Rethink Afghanistan Part Six Graphic

This week’s Newsweek cover leads with the title, “Rethinking Afghanistan” and features an essay from Richard Haass at the Council on Foreign Relations, warning that the war isn’t worth the cost and the current policy isn’t working. It’s gratifying to see the message that Brave New Foundation’s Rethink Afghanistan campaign has pushed for a year on the front pages of such a mainstream publication. To Haas and the Newsweek team: we’re glad to have you with us.

Newsweek’s cover is just the latest sign that opposition to this brutal, costly war is now the norm, and American policy-makers had better take notice. Public opposition for to this war has exploded.

According to Newsweek’s latest poll, 53 percent of those surveyed disapprove of the way President Obama is handling the Afghanistan War, and only 37 percent approve.

Bloomberg’s latest poll found that:

  • 60 percent want to “stick to the plan to start withdrawal of forces in July of next year, even if the country is still as unstable as it is today.” Only 37 percent are “open to keeping the current number of forces in Afghanistan–or even adding more–if the country is still unstable in July of next year.”
  • A whopping 58 percent of those surveyed think the war is a lost cause, compared to 36 percent who think that winning is even a possibility.

And finally, Pew Research/National Journal Congressional Connection’s poll on July 8-11 found that a whopping 42 percent of people surveyed want to remove troops ASAP, up ten points since February.
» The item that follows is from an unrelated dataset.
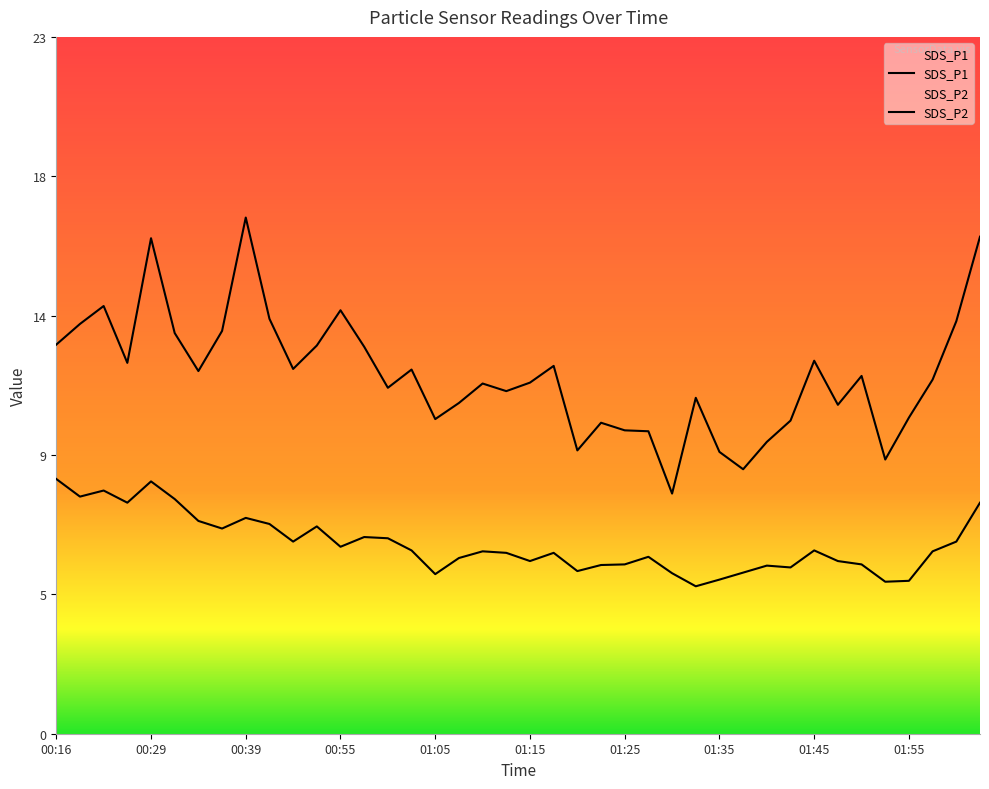

Which series changed the most between 00:50 and 02:00?

SDS_P1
But politics aside, our elected officials should end this war for the most basic of reasons: it’s a brutal policy that’s not working and that’s not worth the costs. It’s not worth the life of one more American troop or one more Afghan civilian. As Dr. Martin Luther King, Jr. once noted about an earlier counterinsurgency in someone else’s country: “The great initiative in this war is ours. The initiative to stop it must be ours.”